A escafandra. O colete pode ser normal para mergulhos nos arredores do naufrágio ou a pouca profundidade. Um colete técnico permite obter uma melhor posição de flutuabilidade no seu interior, além de ter maior número de argolas onde prender mais quantidade de equipamento (garrafas, focos, carretos de fio...).
O fornecimento de ar ou nitrox, a escolha da capacidade da garrafa ou garrafas, virá determinado pelo planeamento prévio do mergulho. Necessitaremos de dois reguladores independentes com saída DIN ou INT e, portanto, garrafas com dupla válvula. Dependendo do quão estreitos sejam os locais por onde tenhamos pensado transitar, convém utilizar um protetor para a válvula que evite que se feche uma torneira ao tocar com o teto de uma sala ou passagem interior.
É muito importante, debaixo de água, levar o equipamento o mais preso possível, sem tubos ou elementos que possam enganchar-se ou cortar-se com as chapas oxidadas. O computador deverá poder calcular a descompressão segundo o tipo de mistura utilizada.

Conselhos de segurança
- A primeira vez que visitemos um naufrágio, preferencialmente devemos ir acompanhados por um guia ou mergulhador experiente que conheça bem o naufrágio.
- Dois facas bem afiadas, com corta-cabos e dentes de serra. (Não demasiado pequenos para poder efetuar alavanca caso seja necessário).
- Dois focos por mergulhador. De 25 a 50 watts.
- Um carreto de fio. Com 100 metros de cabo resistente ao corte. Elemento fundamental em naufrágios complicados com facilidade para desorientar-se no seu interior, ou quando mergulharmos em águas turvas.
- Uma garrafa de segurança pendurada no cabo de ascensão, à profundidade conveniente para efetuar as paragens.
- Bússola. Temos que ter em conta que não devemos nunca confiar o retorno a um só elemento. A bússola no interior de um naufrágio ou nos seus arredores, imantar-se-á e dar-nos-á erros ao tomar um rumo, mas a sua informação completada com a observação do naufrágio e o carreto de fio guia de outro mergulhador, pode ser-nos útil.
- Como avisador acústico podemos empregar a faca sobre algum elemento metálico ou a garrafa, ou então os existentes no mercado.

Uma vez no interior
- Não há nada dentro de um naufrágio que mereça a pena, como para não sermos prudentes e perdermos o senso comum.
- É muito importante manter uma boa flutuabilidade, evitaremos o risco de cortes e enganchões, além de não turvar a visibilidade.
- Observar o estado dos vestígios antes de entrar em qualquer espaço.

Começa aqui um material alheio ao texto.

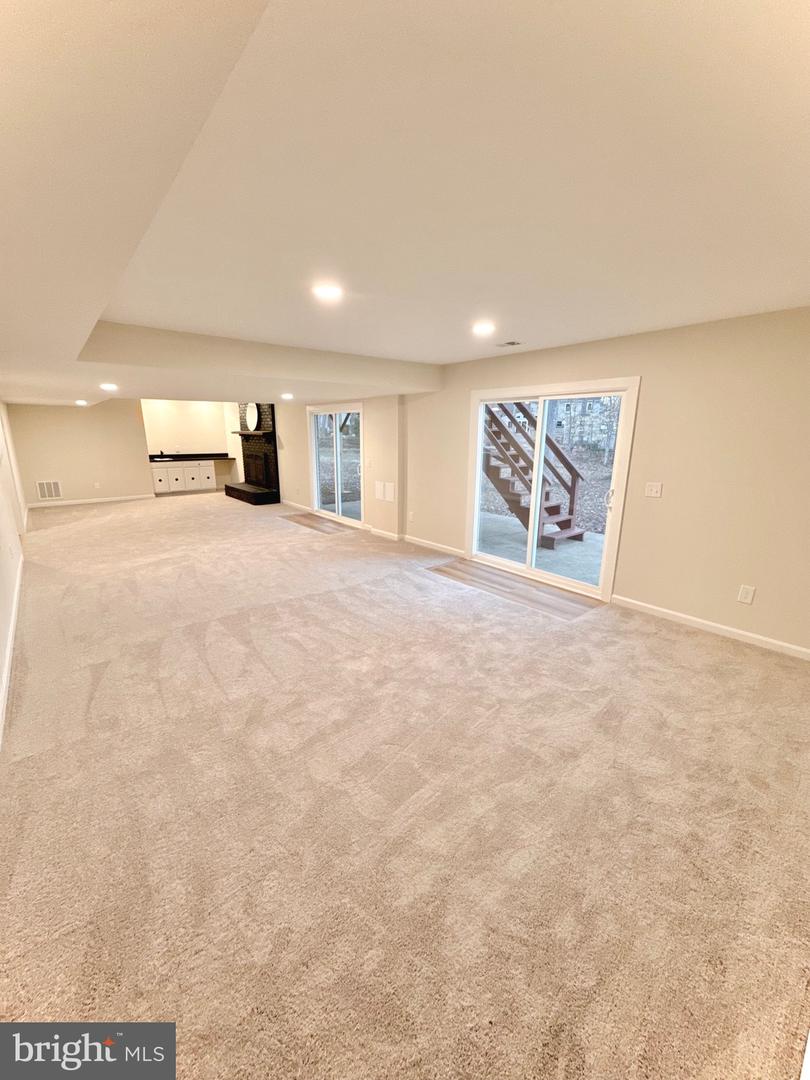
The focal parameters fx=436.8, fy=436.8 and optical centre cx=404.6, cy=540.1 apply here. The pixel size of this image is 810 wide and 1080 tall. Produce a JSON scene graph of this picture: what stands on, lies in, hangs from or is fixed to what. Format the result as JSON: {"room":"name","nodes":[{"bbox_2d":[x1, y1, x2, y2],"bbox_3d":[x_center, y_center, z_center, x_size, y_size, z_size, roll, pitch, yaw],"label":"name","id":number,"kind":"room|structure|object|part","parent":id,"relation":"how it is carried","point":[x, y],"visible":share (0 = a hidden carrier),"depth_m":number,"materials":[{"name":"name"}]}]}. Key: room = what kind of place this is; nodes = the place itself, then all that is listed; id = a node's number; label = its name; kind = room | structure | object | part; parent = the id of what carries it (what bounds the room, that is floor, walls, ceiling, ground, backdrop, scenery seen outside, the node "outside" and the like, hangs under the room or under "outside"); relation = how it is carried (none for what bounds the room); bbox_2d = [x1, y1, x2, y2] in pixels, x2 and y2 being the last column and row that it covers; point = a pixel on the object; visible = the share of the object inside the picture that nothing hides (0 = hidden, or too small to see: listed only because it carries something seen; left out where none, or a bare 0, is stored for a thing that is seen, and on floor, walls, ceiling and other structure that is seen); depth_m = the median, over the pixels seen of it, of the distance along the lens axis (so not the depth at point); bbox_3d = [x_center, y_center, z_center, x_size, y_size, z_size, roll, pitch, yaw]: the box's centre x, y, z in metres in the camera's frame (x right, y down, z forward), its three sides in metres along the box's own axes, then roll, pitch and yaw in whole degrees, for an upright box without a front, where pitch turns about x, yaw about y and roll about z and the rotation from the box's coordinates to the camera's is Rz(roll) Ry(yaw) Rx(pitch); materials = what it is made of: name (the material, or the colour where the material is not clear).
{"room":"basement","nodes":[
{"label":"basement","id":0,"kind":"room"},
{"bbox_2d":[0,400,29,742],"bbox_3d":[-3.570,-0.467,3.601,0.173,2.566,10.697,-11,18,-38],"label":"left wall","id":1,"kind":"structure","parent":0,"point":[1,670],"depth_m":4.58,"materials":[{"name":"white paint"}]},
{"bbox_2d":[0,553,23,747],"bbox_3d":[-2.798,0.803,3.083,0.020,0.100,6.796,-11,18,-38],"label":"baseboard","id":2,"kind":"structure","parent":1,"relation":"attached to","point":[5,684],"depth_m":3.08,"materials":[{"name":"white paint"}]},
{"bbox_2d":[8,400,151,504],"bbox_3d":[-7.152,-2.102,9.655,2.506,2.503,0.156,-11,18,-38],"label":"back wall","id":3,"kind":"structure","parent":0,"point":[74,411],"depth_m":9.62,"materials":[{"name":"beige paint"}]},
{"bbox_2d":[35,480,62,499],"bbox_3d":[-7.564,-1.079,9.295,0.398,0.380,0.015,-11,18,-38],"label":"wall vent","id":4,"kind":"object","parent":3,"relation":"attached to","point":[47,495],"visible":0.99,"depth_m":9.29,"materials":[{"name":"white metal"}]},
{"bbox_2d":[28,494,152,507],"bbox_3d":[-7.171,-0.903,9.860,2.344,0.090,0.015,-11,18,-38],"label":"baseboard","id":5,"kind":"structure","parent":3,"relation":"attached to","point":[76,502],"depth_m":9.85,"materials":[{"name":"white paint"}]},
{"bbox_2d":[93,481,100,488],"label":"wall socket","id":6,"kind":"object","parent":3,"relation":"attached to","point":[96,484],"visible":0.99,"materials":[{"name":"white plastic"}]},
{"bbox_2d":[140,401,239,490],"bbox_3d":[-5.678,-2.552,11.668,2.724,2.430,0.213,-11,18,-38],"label":"alcove wall","id":7,"kind":"structure","parent":0,"point":[199,425],"depth_m":11.46,"materials":[{"name":"beige paint"}]},
{"bbox_2d":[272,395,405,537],"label":"middle wall","id":8,"kind":"structure","parent":0,"point":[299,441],"depth_m":6.98,"materials":[{"name":"beige paint"}]},
{"bbox_2d":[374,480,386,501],"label":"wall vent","id":9,"kind":"object","parent":8,"relation":"attached to","point":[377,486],"visible":0.98,"depth_m":6.72,"materials":[{"name":"white"}]},
{"bbox_2d":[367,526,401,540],"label":"baseboard","id":10,"kind":"structure","parent":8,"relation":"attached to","point":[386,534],"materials":[{"name":"white paint"}]},
{"bbox_2d":[383,481,394,501],"bbox_3d":[-0.231,-0.727,6.584,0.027,0.288,0.264,-11,18,-38],"label":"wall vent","id":11,"kind":"object","parent":8,"relation":"attached to","point":[392,495],"visible":0.99,"depth_m":6.57,"materials":[{"name":"white"}]},
{"bbox_2d":[0,487,809,1079],"bbox_3d":[-2.090,0.180,5.926,5.691,0.120,13.740,-11,18,-38],"label":"carpet floor","id":12,"kind":"structure","parent":0,"point":[693,650],"depth_m":1.86,"materials":[{"name":"beige carpet"}]},
{"bbox_2d":[150,459,217,494],"bbox_3d":[-5.899,-1.811,11.917,1.907,0.904,0.610,-11,18,-38],"label":"base cabinet","id":13,"kind":"object","parent":12,"relation":"on","point":[210,486],"visible":0.82,"depth_m":11.65,"materials":[{"name":"white paint"}]},
{"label":"cabinet door","id":14,"kind":"part","parent":13,"relation":"part of","materials":[{"name":"white"}]},
{"bbox_2d":[147,452,233,461],"bbox_3d":[-5.738,-2.228,11.610,2.224,0.110,0.825,-11,18,-38],"label":"countertop","id":15,"kind":"structure","parent":13,"relation":"on","point":[205,454],"depth_m":11.53,"materials":[{"name":"black stone"}]},
{"bbox_2d":[226,403,280,505],"bbox_3d":[-3.591,-2.212,10.360,0.839,2.473,1.846,-11,18,-38],"label":"fireplace","id":16,"kind":"object","parent":12,"relation":"on","point":[270,450],"visible":0.76,"depth_m":10.31,"materials":[{"name":"brick"}]},
{"bbox_2d":[245,402,259,431],"bbox_3d":[-3.475,-2.828,9.932,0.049,0.673,0.632,-11,18,-38],"label":"round mirror","id":17,"kind":"object","parent":16,"relation":"attached to","point":[252,414],"visible":0.95,"depth_m":9.91,"materials":[{"name":"white mirror"}]},
{"bbox_2d":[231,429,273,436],"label":"mantel shelf","id":18,"kind":"object","parent":16,"relation":"attached to","point":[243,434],"visible":0.93,"depth_m":9.84,"materials":[{"name":"brown wood"}]},
{"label":"firebox","id":19,"kind":"part","parent":16,"relation":"part of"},
{"bbox_2d":[280,512,357,535],"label":"wood floor","id":20,"kind":"object","parent":12,"relation":"in","point":[314,520],"visible":0.82,"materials":[{"name":"brown wood"}]},
{"bbox_2d":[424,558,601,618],"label":"wood floor","id":21,"kind":"object","parent":12,"relation":"in","point":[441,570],"visible":0.84,"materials":[{"name":"brown wood"}]},
{"bbox_2d":[0,0,809,411],"bbox_3d":[-1.868,-2.101,4.839,5.401,0.206,12.687,-11,18,-38],"label":"ceiling","id":22,"kind":"structure","parent":0,"point":[613,325],"depth_m":1.42,"materials":[{"name":"white paint"}]},
{"bbox_2d":[75,399,87,405],"bbox_3d":[-6.191,-2.642,8.375,0.207,0.059,0.221,-11,18,-38],"label":"recessed light","id":23,"kind":"object","parent":22,"relation":"in","point":[81,402],"visible":0.98,"depth_m":8.34,"materials":[{"name":"white"}]},
{"bbox_2d":[100,382,117,390],"bbox_3d":[-3.659,-1.897,5.397,0.191,0.042,0.194,-11,18,-38],"label":"recessed light","id":24,"kind":"object","parent":22,"relation":"in","point":[107,386],"visible":0.98,"depth_m":5.37,"materials":[{"name":"white"}]},
{"bbox_2d":[281,392,293,399],"bbox_3d":[-1.747,-2.140,6.483,0.197,0.051,0.201,-11,18,-38],"label":"recessed light","id":25,"kind":"object","parent":22,"relation":"in","point":[288,395],"visible":0.98,"depth_m":6.45,"materials":[{"name":"white"}]},
{"bbox_2d":[312,282,342,300],"bbox_3d":[-0.467,-1.495,2.621,0.191,0.012,0.192,-11,18,-38],"label":"recessed light","id":26,"kind":"object","parent":22,"relation":"in","point":[328,291],"visible":0.99,"depth_m":2.60,"materials":[{"name":"white"}]},
{"bbox_2d":[471,321,495,335],"bbox_3d":[0.624,-1.687,3.483,0.200,0.025,0.202,-11,18,-38],"label":"recessed light","id":27,"kind":"object","parent":22,"relation":"in","point":[483,327],"visible":0.98,"depth_m":3.46,"materials":[{"name":"white"}]},
{"bbox_2d":[495,340,522,347],"bbox_3d":[0.974,-1.856,4.127,0.157,0.011,0.265,-11,18,-38],"label":"ceiling vent","id":28,"kind":"object","parent":22,"relation":"in","point":[510,343],"visible":0.99,"depth_m":4.10,"materials":[{"name":"white metal"}]},
{"bbox_2d":[266,309,809,656],"bbox_3d":[-0.321,-1.345,6.868,0.219,2.514,13.515,-11,18,-38],"label":"right wall","id":29,"kind":"structure","parent":0,"point":[650,402],"depth_m":3.59,"materials":[{"name":"beige paint"}]},
{"bbox_2d":[280,498,312,512],"bbox_3d":[-2.517,-0.806,9.596,0.014,0.092,2.156,-11,18,-38],"label":"baseboard","id":30,"kind":"structure","parent":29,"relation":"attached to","point":[294,504],"depth_m":9.40,"materials":[{"name":"white paint"}]},
{"bbox_2d":[308,404,363,527],"bbox_3d":[-1.199,-1.326,7.744,0.144,1.983,1.797,-11,18,-38],"label":"sliding glass door","id":31,"kind":"structure","parent":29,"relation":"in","point":[317,484],"depth_m":7.76,"materials":[{"name":"white glass"}]},
{"bbox_2d":[408,511,414,521],"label":"wall socket","id":32,"kind":"object","parent":29,"relation":"attached to","point":[410,516],"visible":0.99,"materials":[{"name":"white plastic"}]},
{"bbox_2d":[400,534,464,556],"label":"baseboard","id":33,"kind":"structure","parent":29,"relation":"attached to","point":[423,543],"depth_m":6.10,"materials":[{"name":"white paint"}]},
{"bbox_2d":[465,377,637,600],"bbox_3d":[1.481,-0.601,4.833,0.166,2.004,1.895,-11,18,-38],"label":"sliding glass door","id":34,"kind":"structure","parent":29,"relation":"in","point":[539,398],"depth_m":4.74,"materials":[{"name":"white glass"}]},
{"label":"door handle","id":35,"kind":"part","parent":34,"relation":"part of","materials":[{"name":"metal"}]},
{"bbox_2d":[644,481,662,497],"bbox_3d":[2.141,-0.437,3.770,0.019,0.120,0.122,-11,18,-38],"label":"light switch","id":36,"kind":"object","parent":29,"relation":"attached to","point":[653,488],"visible":0.97,"depth_m":3.77,"materials":[{"name":"white plastic"}]},
{"bbox_2d":[611,593,809,660],"bbox_3d":[2.813,0.797,3.247,0.014,0.088,2.582,-11,18,-38],"label":"baseboard","id":37,"kind":"structure","parent":29,"relation":"attached to","point":[666,611],"depth_m":3.55,"materials":[{"name":"white paint"}]},
{"bbox_2d":[737,584,755,604],"bbox_3d":[2.645,0.419,3.390,0.009,0.132,0.078,-11,18,-38],"label":"wall socket","id":38,"kind":"object","parent":29,"relation":"attached to","point":[744,595],"visible":0.98,"depth_m":3.39,"materials":[{"name":"white plastic"}]},
{"bbox_2d":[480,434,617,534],"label":"leaf-covered ground","id":39,"kind":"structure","parent":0,"point":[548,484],"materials":[{"name":"brown plant"}]},
{"label":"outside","id":40,"kind":"structure","parent":0,"visible":0},
{"bbox_2d":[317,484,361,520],"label":"patio","id":41,"kind":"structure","parent":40,"point":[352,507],"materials":[{"name":"grey concrete"}]},
{"bbox_2d":[475,512,604,584],"bbox_3d":[1.990,0.196,6.436,2.898,0.144,6.031,-11,18,-38],"label":"patio","id":42,"kind":"structure","parent":40,"point":[483,520],"depth_m":6.26,"materials":[{"name":"grey concrete"}]},
{"bbox_2d":[482,400,587,547],"bbox_3d":[1.632,-1.978,7.389,1.521,3.546,3.077,-11,18,-38],"label":"outdoor staircase","id":43,"kind":"structure","parent":42,"relation":"on","point":[555,507],"depth_m":7.12,"materials":[{"name":"brown wood"}]},
{"bbox_2d":[550,396,618,454],"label":"house","id":44,"kind":"structure","parent":40,"point":[561,407],"materials":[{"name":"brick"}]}
]}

Assegurar-se de que nada possa bloquear a saída. Cuidado com as escotilhas e portinholas.
- Não é conveniente que entrem mais de dois mergulhadores nos locais estreitos ou pequenos. Esperar turnos para aceder.
- Cuidado com as correntes internas e ondulação em naufrágios a pouca profundidade. As ondas produzem o efeito de sifões nos espaços internos do naufrágio.

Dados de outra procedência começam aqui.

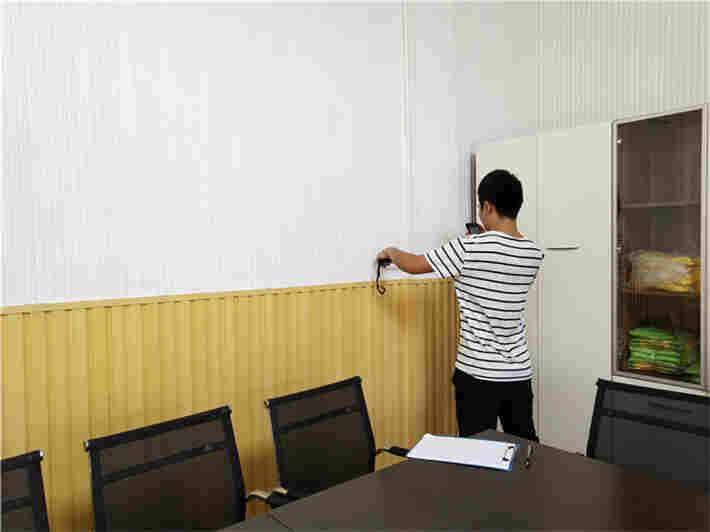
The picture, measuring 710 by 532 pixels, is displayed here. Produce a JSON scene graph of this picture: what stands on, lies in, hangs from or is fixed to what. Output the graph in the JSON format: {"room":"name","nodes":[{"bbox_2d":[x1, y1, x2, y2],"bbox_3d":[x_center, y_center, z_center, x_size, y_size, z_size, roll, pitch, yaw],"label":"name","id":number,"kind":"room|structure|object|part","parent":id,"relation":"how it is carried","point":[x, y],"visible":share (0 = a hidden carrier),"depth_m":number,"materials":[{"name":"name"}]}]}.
{"room":"office","nodes":[
{"label":"office","id":0,"kind":"room"},
{"bbox_2d":[0,0,464,531],"bbox_3d":[-1.402,-0.342,1.810,5.996,3.392,0.194,-3,3,-41],"label":"left wall","id":1,"kind":"structure","parent":0,"point":[203,190],"depth_m":2.46,"materials":[{"name":"white paint"}]},
{"bbox_2d":[0,276,464,529],"bbox_3d":[-1.115,0.717,1.947,4.782,1.145,0.029,-3,3,-41],"label":"paneling","id":2,"kind":"structure","parent":1,"relation":"attached to","point":[61,312],"depth_m":2.43,"materials":[{"name":"yellow wood"}]},
{"bbox_2d":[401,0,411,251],"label":"pipe","id":3,"kind":"object","parent":1,"relation":"attached to","point":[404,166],"visible":0.92,"depth_m":3.15,"materials":[{"name":"white"}]},
{"bbox_2d":[457,0,709,146],"bbox_3d":[2.633,-0.517,1.931,0.187,3.478,5.310,-3,3,-41],"label":"right wall","id":4,"kind":"structure","parent":0,"point":[599,116],"depth_m":3.34,"materials":[{"name":"white paint"}]},
{"bbox_2d":[473,104,709,454],"bbox_3d":[1.442,0.289,2.943,0.479,1.903,1.813,-3,3,-41],"label":"cabinet","id":5,"kind":"object","parent":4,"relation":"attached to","point":[506,148],"visible":0.73,"depth_m":2.89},
{"bbox_3d":[1.002,-0.086,2.980,0.083,0.018,0.117,-3,3,-41],"label":"handle","id":6,"kind":"part","parent":5,"relation":"part of","materials":[{"name":"silver metal"}]},
{"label":"shelf","id":7,"kind":"part","parent":5,"relation":"part of","materials":[{"name":"brown wood"}]},
{"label":"shelf","id":8,"kind":"part","parent":5,"relation":"part of","materials":[{"name":"brown wood"}]},
{"bbox_2d":[626,250,700,292],"bbox_3d":[1.466,0.023,2.873,0.263,0.198,0.393,-3,3,-41],"label":"package","id":9,"kind":"object","parent":5,"relation":"in","point":[688,280],"visible":0.8,"depth_m":2.79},
{"bbox_2d":[626,325,701,378],"bbox_3d":[1.466,0.396,2.908,0.269,0.216,0.331,-3,3,-41],"label":"green bag","id":10,"kind":"object","parent":5,"relation":"in","point":[672,353],"visible":0.86,"depth_m":2.84,"materials":[{"name":"green plastic"}]},
{"bbox_2d":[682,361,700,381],"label":"green bag","id":11,"kind":"object","parent":5,"relation":"in","point":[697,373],"visible":0.27,"depth_m":2.74,"materials":[{"name":"green"}]},
{"label":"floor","id":12,"kind":"structure","parent":0,"visible":0},
{"bbox_2d":[0,450,49,531],"bbox_3d":[-0.799,0.918,1.267,0.613,0.856,0.626,-3,3,-41],"label":"office chair","id":13,"kind":"object","parent":12,"relation":"on","point":[38,485],"visible":1,"depth_m":1.55,"materials":[{"name":"black fabric"}]},
{"bbox_2d":[83,404,287,531],"bbox_3d":[-0.378,0.884,1.623,0.615,0.860,0.639,-3,3,-41],"label":"office chair","id":14,"kind":"object","parent":12,"relation":"on","point":[172,461],"visible":0.98,"depth_m":1.77,"materials":[{"name":"black fabric"}]},
{"bbox_2d":[263,375,411,502],"bbox_3d":[0.026,0.857,2.031,0.593,0.834,0.622,-3,3,-41],"label":"office chair","id":15,"kind":"object","parent":12,"relation":"on","point":[321,416],"visible":0.75,"depth_m":2.19,"materials":[{"name":"black fabric"}]},
{"bbox_2d":[373,169,542,442],"bbox_3d":[0.475,0.381,2.838,0.512,1.599,0.670,-3,3,-41],"label":"man","id":16,"kind":"object","parent":12,"relation":"on","point":[478,312],"visible":0.92,"depth_m":2.62},
{"bbox_2d":[375,257,390,294],"bbox_3d":[0.137,0.049,2.965,0.087,0.171,0.102,-3,3,-41],"label":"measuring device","id":17,"kind":"object","parent":16,"relation":"in","point":[378,270],"visible":0.87,"depth_m":2.96,"materials":[{"name":"black"}]},
{"bbox_2d":[465,221,483,234],"bbox_3d":[0.601,-0.167,3.034,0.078,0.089,0.111,1,3,37],"label":"mobile phone","id":18,"kind":"object","parent":16,"relation":"in","point":[472,225],"visible":0.58,"depth_m":3.02,"materials":[{"name":"black"}]},
{"bbox_2d":[216,428,709,531],"bbox_3d":[0.113,0.986,1.047,2.089,0.724,1.136,-3,3,-41],"label":"conference table","id":19,"kind":"object","parent":12,"relation":"on","point":[609,467],"visible":0.95,"depth_m":1.57,"materials":[{"name":"brown wood"}]},
{"bbox_2d":[405,434,517,469],"bbox_3d":[0.335,0.566,1.899,0.308,0.016,0.221,0,2,21],"label":"clipboard","id":20,"kind":"object","parent":19,"relation":"on","point":[462,459],"visible":0.98,"depth_m":1.88,"materials":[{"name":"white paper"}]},
{"bbox_2d":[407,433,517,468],"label":"paper","id":21,"kind":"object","parent":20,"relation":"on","point":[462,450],"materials":[{"name":"white paper"}]},
{"bbox_2d":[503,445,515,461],"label":"clip","id":22,"kind":"object","parent":20,"relation":"on","point":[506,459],"visible":0.98,"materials":[{"name":"silver metal"}]},
{"bbox_2d":[525,446,532,467],"bbox_3d":[0.522,0.573,1.849,0.011,0.013,0.149,0,2,20],"label":"pen","id":23,"kind":"object","parent":19,"relation":"on","point":[528,459],"visible":0.98,"depth_m":1.83,"materials":[{"name":"metal"}]},
{"bbox_2d":[586,378,709,491],"bbox_3d":[0.885,0.864,1.893,0.651,0.856,0.639,-3,3,-41],"label":"office chair","id":24,"kind":"object","parent":12,"relation":"on","point":[651,420],"visible":0.71,"depth_m":2.08,"materials":[{"name":"black fabric"}]}
]}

- Muitos têm uma multidão de cabos e fios soltos, estaremos atentos para não nos engancharmos.
- Respeitar sempre a regra dos três terços. Um terço para o explorar, outro para regressar e o terceiro de reserva de segurança.

Momentos para desfrutar na exploração de um naufrágio
Cada naufrágio tem um atrativo singular, mas há uma série de situações comuns à maioria deles:
- O momento em que aparece diluído no azul, enquanto vamos sobrevoando a sua estrutura, é impressionante.
- Descer à enorme hélice, imóvel sobre o fundo, e sentir-se minúsculo perante a descomunal popa, imaginando como se afastava propulsionado por ela.
- Observar a contraluz as estruturas do convés, as chaminés ou mastros.
- Colocar-se ao comando do leme no interior da ponte de comando.
Em qualquer caso: sejamos testemunhas da história, admiremos estes museus submersos sem nos deixarmos levar pela cobiça e mantenhamos sempre a prudência.